Additionally, this would only work if you had one predominant condition and that condition was context-based. If you have multiple ordered conditions upon which you want to exit, I can't think of how you'd express that as a range.

discuss

order

assbuttbuttass|4 years ago

I'm not sure what you mean. There's always going to be a race condition between ctx.Done and thingCh, just depending on whether there's data available. This race condition is unavoidable.

I guess you're thinking of "what if thingCh and ctx.Done activate simultaneously?"

There's no real difference between happening simultaneously and happening one after another.

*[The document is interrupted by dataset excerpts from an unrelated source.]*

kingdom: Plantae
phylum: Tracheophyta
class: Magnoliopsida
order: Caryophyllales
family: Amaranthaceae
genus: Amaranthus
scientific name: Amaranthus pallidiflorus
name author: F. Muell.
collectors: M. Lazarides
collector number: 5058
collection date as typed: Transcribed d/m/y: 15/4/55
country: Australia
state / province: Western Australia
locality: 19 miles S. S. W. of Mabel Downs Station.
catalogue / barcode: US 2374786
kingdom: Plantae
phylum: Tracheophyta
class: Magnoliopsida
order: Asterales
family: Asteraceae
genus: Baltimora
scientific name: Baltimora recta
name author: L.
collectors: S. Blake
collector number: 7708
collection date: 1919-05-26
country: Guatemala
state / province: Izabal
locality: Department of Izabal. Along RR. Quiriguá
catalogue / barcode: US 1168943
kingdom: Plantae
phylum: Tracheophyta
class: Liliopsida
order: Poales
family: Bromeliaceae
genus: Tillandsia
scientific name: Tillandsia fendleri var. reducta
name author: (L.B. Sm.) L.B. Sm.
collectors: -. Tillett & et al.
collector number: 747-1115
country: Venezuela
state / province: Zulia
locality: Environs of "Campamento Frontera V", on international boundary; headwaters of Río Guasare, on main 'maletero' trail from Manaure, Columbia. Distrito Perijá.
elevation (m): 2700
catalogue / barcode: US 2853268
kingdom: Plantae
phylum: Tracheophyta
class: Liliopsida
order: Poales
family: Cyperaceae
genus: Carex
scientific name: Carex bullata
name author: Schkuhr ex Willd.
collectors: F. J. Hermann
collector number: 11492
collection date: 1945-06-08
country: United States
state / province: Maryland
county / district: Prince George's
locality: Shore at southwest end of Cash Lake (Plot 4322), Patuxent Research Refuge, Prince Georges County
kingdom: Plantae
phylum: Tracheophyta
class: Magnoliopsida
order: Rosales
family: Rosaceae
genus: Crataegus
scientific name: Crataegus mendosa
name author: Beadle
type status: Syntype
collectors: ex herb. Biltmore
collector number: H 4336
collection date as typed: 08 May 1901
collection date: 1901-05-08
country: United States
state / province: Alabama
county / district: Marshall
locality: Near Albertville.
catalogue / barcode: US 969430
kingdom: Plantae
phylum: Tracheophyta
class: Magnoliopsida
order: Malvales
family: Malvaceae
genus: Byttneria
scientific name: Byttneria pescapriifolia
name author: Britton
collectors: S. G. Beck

As for your other point, you can just write code like

    select {
    case x := <-conditionA:
        return x
    default:
    }
    select {
    case x := <-conditionB:
        return x
    default:
    }
    ...
But I've personally never needed code like this.

sethvargo|4 years ago

Also, this isn't semantically correct. In order to ensure that `conditionaA` is _always_ preferred over `conditionB`, you must also check if `conditionA` has received a value inside of `conditionB`:

    select {
    case a := <-conditionA:
        return a
    default:
    }
    select {
    case b := <-conditionB:
      case a := <-conditionA:
          return a
      default:

      return b
    default:
    }

sethvargo|4 years ago

Right, which is noted in the post. That verbosity is, well, verbose. I generally need this in 20% of things I write.

morelisp|4 years ago

Context cancellation propagates (potentially) asynchronously anyway, so if you're relying on something canceling your context and that immediately appearing you already have a bug.

I've written `select { ..., default: }` enough times I also wish it had shorthand syntax - sometimes it's even clearer to range one "primary" channel and lead the code block with that check - but I cannot think of a case where relying on a deterministic select would not have led to a bug.